▸ Bacaan:

Baca berita tanpa iklan. Gabung Kompas.com+
Salin Artikel

Apakah Selingkuh Itu Wajar atau Termasuk Gangguan Mental?

KOMPAS.com - Ada banyak alasan mengapa orang yang sudah menikah berani selingkuh.

Bahkan menurut laman Psych Central, lebih dari 40 persen pasangan yang sudah menikah pernah terdampak oleh perselingkuhan, meski diakibatkan oleh micro cheating.

Penyebabnya pun dapat dipicu oleh banyak faktor, mulai dari gangguan kepribadian, pengalaman di masa lalu, hingga perkembangan zaman seperti media sosial.

Apa itu selingkuh?

Selingkuh adalah bentuk dari ketidaksetiaan seseorang terhadap pasangan dan hubungannya.

Melansir laman Glamour, perselingkuhan dapat dikategorikan menjadi empat jenis, seperti perselingkuhan emosional, fisik, digital, hingga mental cheating (selingkuh yang melibatkan mental).

Perselingkuhan emosional

Jenis perselingkuhan yang satu ini melibatkan hubungan emosional yang "menodai" hubungan atau kehidupan pernikahan.

Hal ini dapat digambarkan dengan kondisi salah satu pasangan atau bahkan keduanya memiliki ketertarikan secara emosional dengan orang lain.

Namun kondisi tersebut beda cerita dengan sekadar kagum atau mengagumi.

Dalam banyak kasus, selingkuh secara emosional dimulai dari hubungan persahabatan, rekan kerja, dan merambah ke ranah yang lebih intens dan pribadi.

Contohnya adalah jika ada suatu hal yang melibatkan perasaan dan seseorang cenderung menyembunyikannya dari pasangan, maka kemungkinan hal ini dapat disebut sebagai selingkuh secara emosional.

Beberapa penelitian juga menunjukkan bahwa perselingkuhan emosional cenderung membentuk ikatan perselingkuhan lain, dalam banyak kasus mengarah ke perselingkuhan fisik.

Selingkuh secara fisik

Perselingkuhan semacam in paling mudah dikategorikan sebagai selingkuh yang nyata karena melibatkan hubungan fisik dan intim, termasuk hubungan seks dengan seseorang yang bukan pasangan.

Megan Fleming, Ph. D, seorang pakar hubungan dan konselor pernikahan mengatakan, biasanya perselingkuhan fisik cenderung disembunyikan dari pasangan aslinya. Sebab, tidak banyak orang yang berani mengakui bahwa mereka telah berselingkuh.

Dalam kasus lain, Megan juga berpendapat bahwa definisi dari perselingkuhan secara fisik ini dapat bervariasi.

Salah satunya adalah ketika seseorang yang sudah memiliki pasangan rela melakukan segalanya demi orang yang dia taksir, meski tidak melibatkan hubungan seks.

Selingkuh virtual (e-cheating)

Di era digital seperti sekarang, selingkuh virtual dikategorikan sebagai definisi selingkuh model baru.

Biasanya perselingkuhan terjadi ketika seseorang dengan sengaja mencari kenalan baru di media sosial, aplikasi kencan, pesan singkat hingga email.

▸ Data Tersedia:
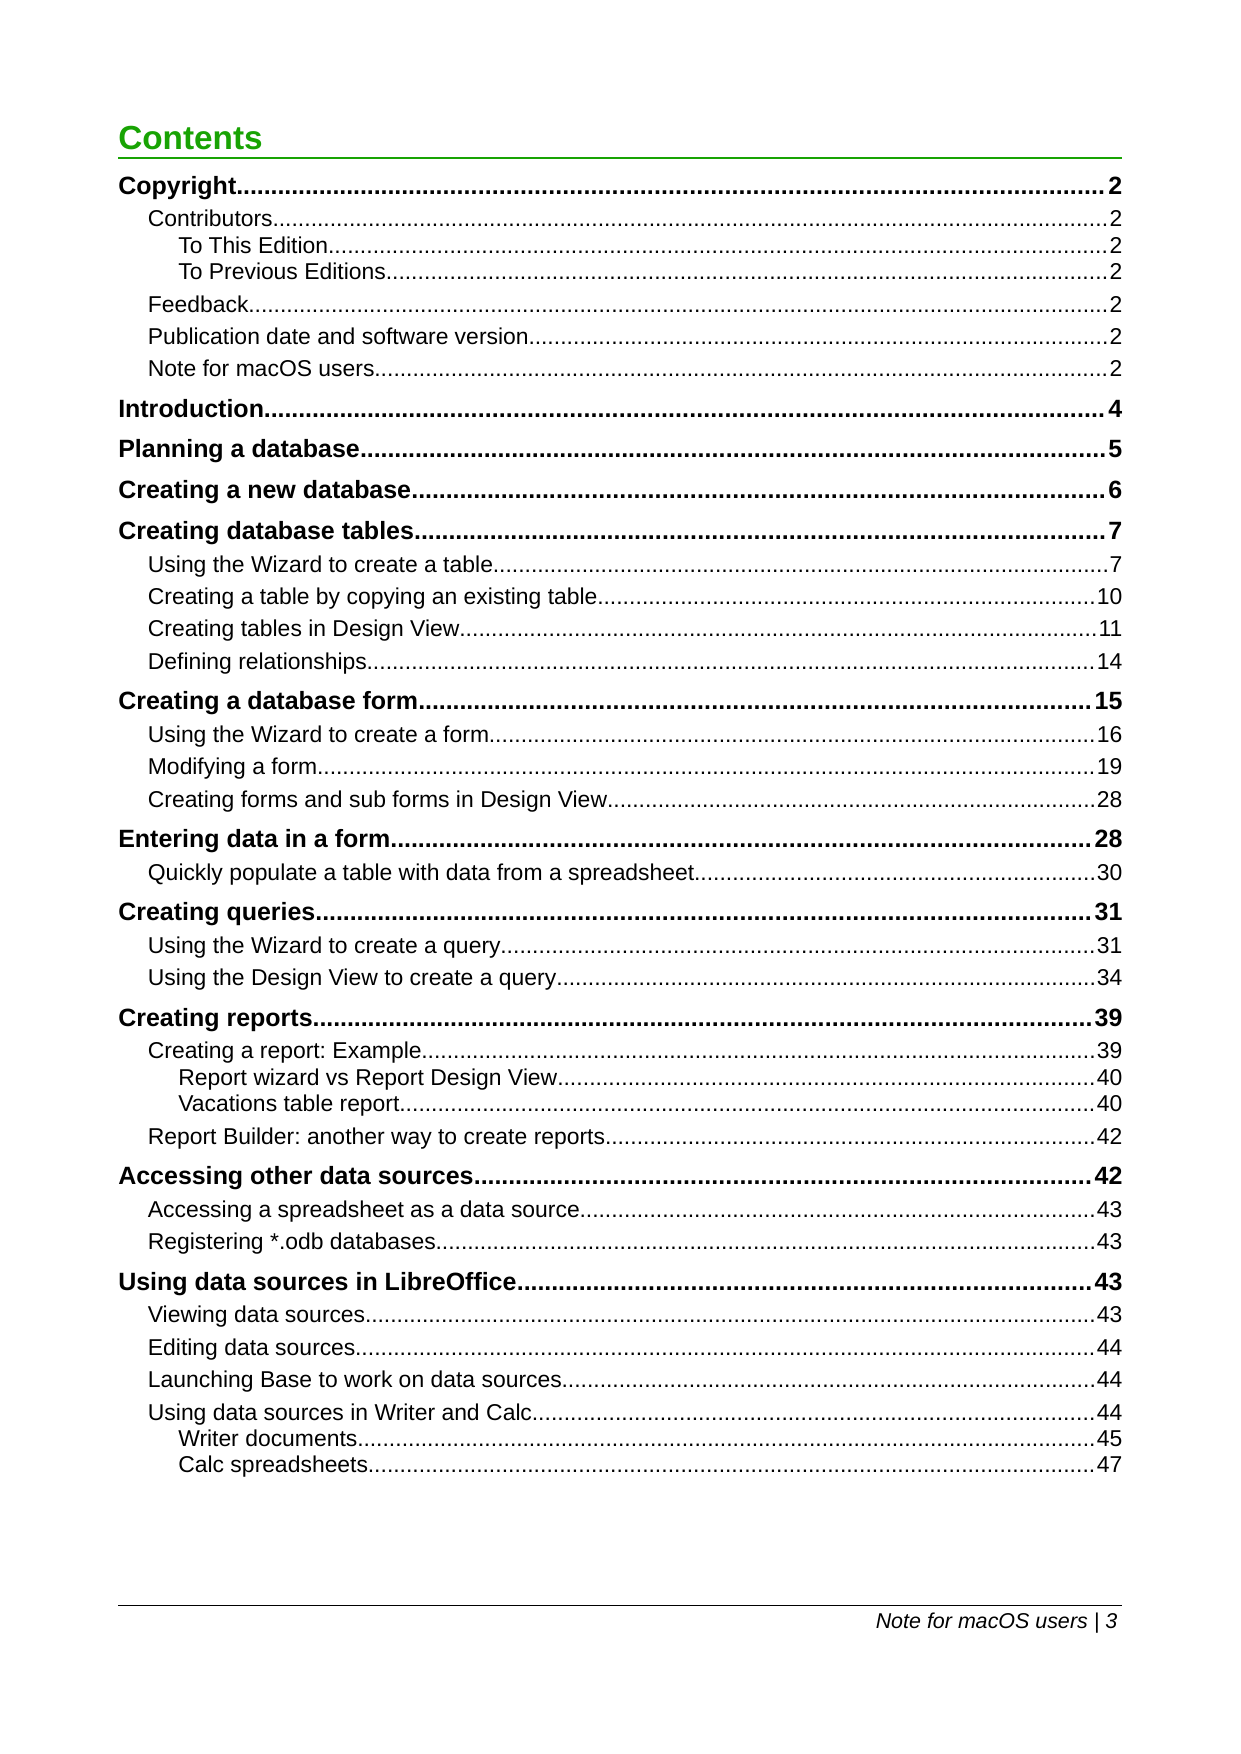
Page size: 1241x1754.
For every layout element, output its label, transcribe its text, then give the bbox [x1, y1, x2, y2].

text Publication date and software version 2 [148, 323, 1122, 349]
text Report wizard vs Report Design View 40 [178, 1064, 1122, 1090]
text Copyright 2 [118, 171, 1122, 199]
text Registering *.odb databases 43 [148, 1228, 1122, 1254]
text Launching Base to work on data sources 44 [148, 1366, 1122, 1392]
text Creating a new database 6 [118, 475, 1122, 504]
text To This Edition 2 [178, 232, 1122, 258]
text Modifying a form 19 [148, 753, 1122, 780]
text Report Builder: another way to create reports 42 [148, 1123, 1122, 1149]
text Accessing a spreadsheet as a data source 43 [148, 1196, 1122, 1222]
text Calc spreadsheets 47 [178, 1451, 1122, 1477]
text Creating reports 39 [118, 1003, 1122, 1031]
subtitle Contents [118, 118, 1122, 157]
text Quickly populate a table with data from a spreadsheet 30 [148, 859, 1122, 885]
text Writer documents 45 [178, 1425, 1122, 1451]
text Planning a database 5 [118, 434, 1122, 463]
text Using the Design View to create a query 34 [148, 964, 1122, 991]
text Viewing data sources 43 [148, 1301, 1122, 1328]
text Creating database tables 7 [118, 516, 1122, 544]
text Creating forms and sub forms in Design View 28 [148, 786, 1122, 812]
text Creating queries 31 [118, 897, 1122, 926]
text Contributors 2 [148, 205, 1122, 232]
text Editing data sources 44 [148, 1334, 1122, 1360]
text Using data sources in LibreOffice 43 [118, 1266, 1122, 1295]
text Creating tables in Design View 11 [148, 615, 1122, 642]
text Using the Wizard to create a table 7 [148, 551, 1122, 577]
text Using the Wizard to create a form 16 [148, 721, 1122, 747]
text Accessing other data sources 42 [118, 1161, 1122, 1190]
text To Previous Editions 2 [178, 258, 1122, 284]
text Feedback 2 [148, 291, 1122, 317]
text Using the Wizard to create a query 31 [148, 932, 1122, 958]
text Entering data in a form 28 [118, 824, 1122, 853]
text Using data sources in Writer and Calc 44 [148, 1398, 1122, 1425]
text Introduction 4 [118, 394, 1122, 422]
text Note for macOS users 2 [148, 355, 1122, 382]
text Creating a table by copying an existing table 10 [148, 583, 1122, 609]
text Defining relationships 14 [148, 648, 1122, 674]
text Vacations table report 40 [178, 1090, 1122, 1117]
text Creating a database form 15 [118, 686, 1122, 715]
text Creating a report: Example 39 [148, 1037, 1122, 1064]
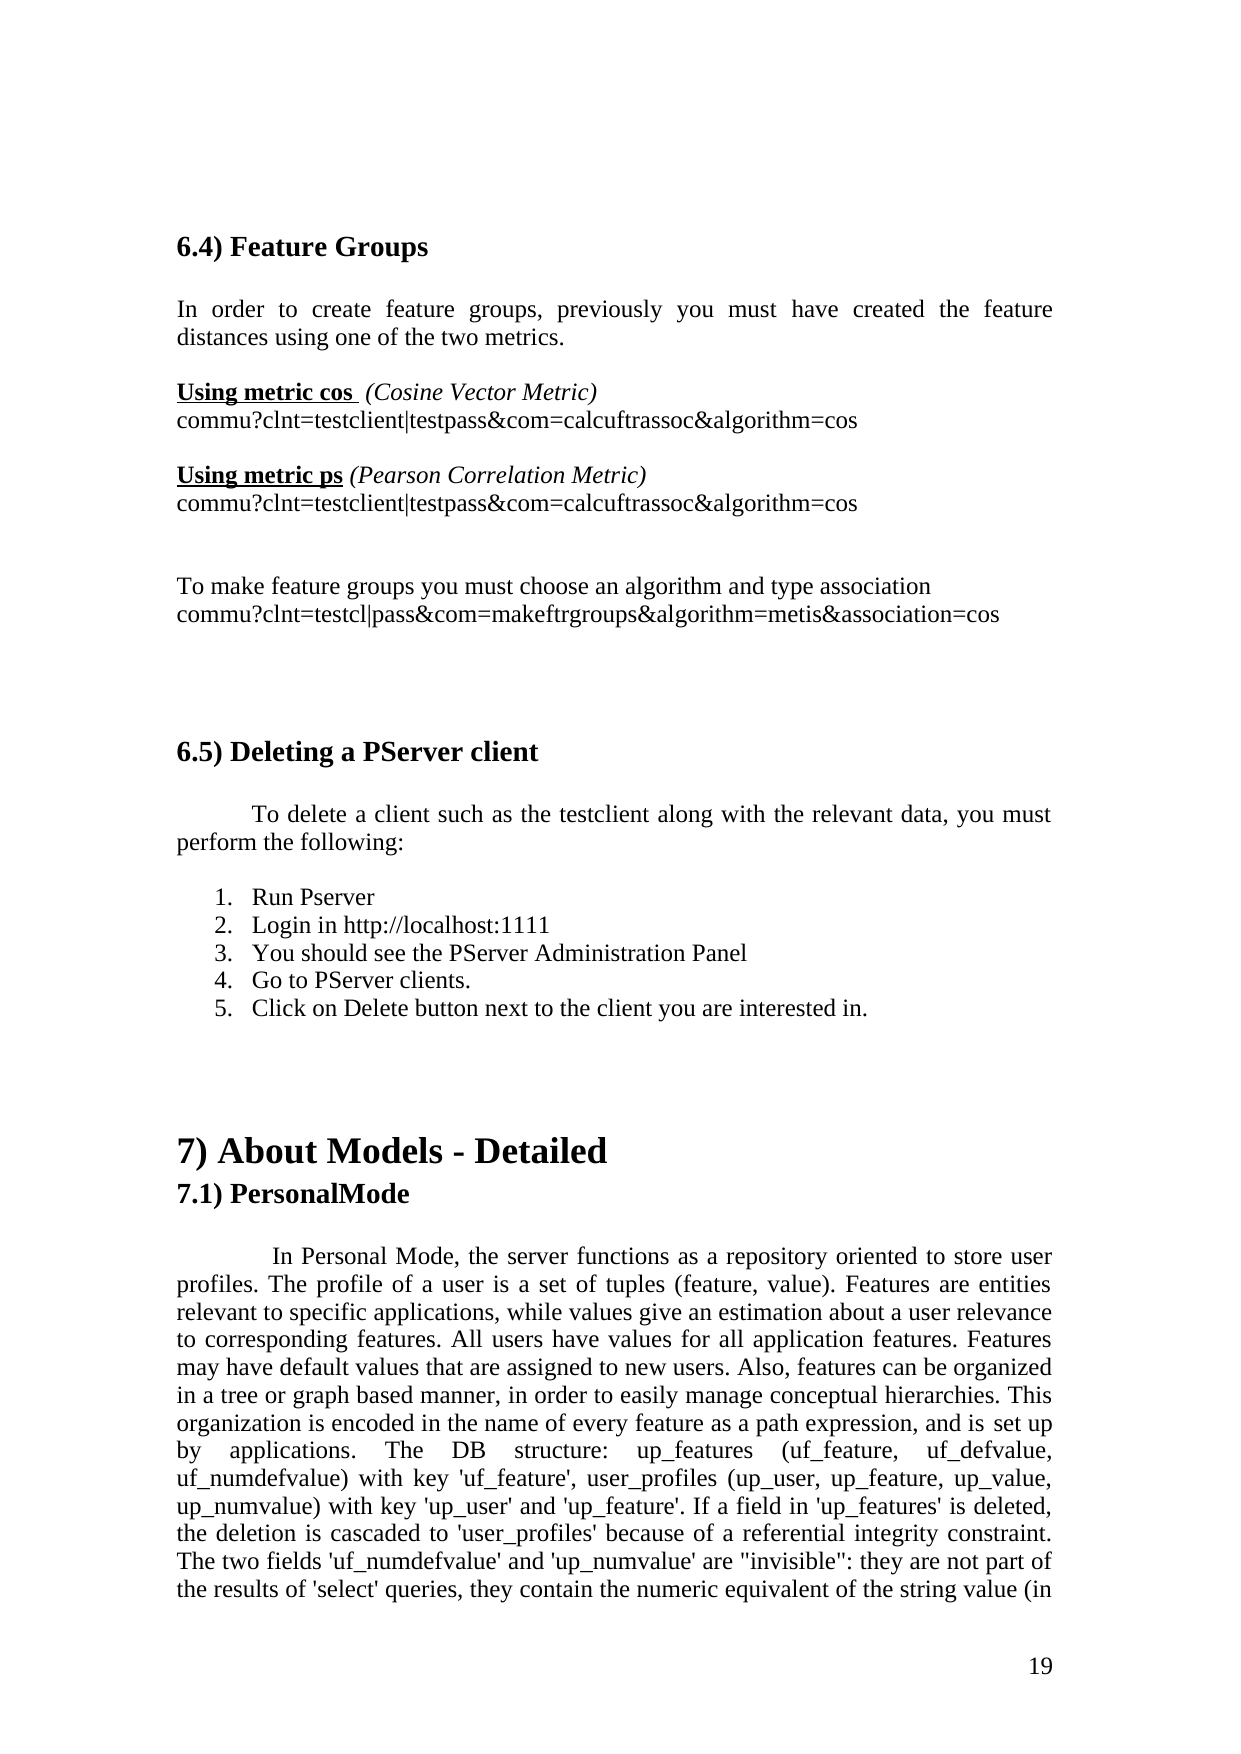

▸ Petunjuk Latihan:
1. Menurut laman Glamour yang dikutip dalam bacaan tentang perselingkuhan, perselingkuhan dapat dikategorikan menjadi berapa jenis?
2. Sunting baris data mulai dari baris pertama dan berhenti setelah baris yang memuat "For every layout". Ganti "label" dengan "category" tanpa mengubah bagian lain, lalu tuliskan hanya baris-baris tersebut tanpa menyertakan gambar.
Bacaan dan baris data di atas tidak saling berkaitan.

▸ Kunci Jawaban:
1. Empat jenis: perselingkuhan emosional, fisik, digital, dan mental cheating.

2.
Page size: 1241x1754.
For every layout element, output its category, transcribe its text, then give the bbox [x1, y1, x2, y2].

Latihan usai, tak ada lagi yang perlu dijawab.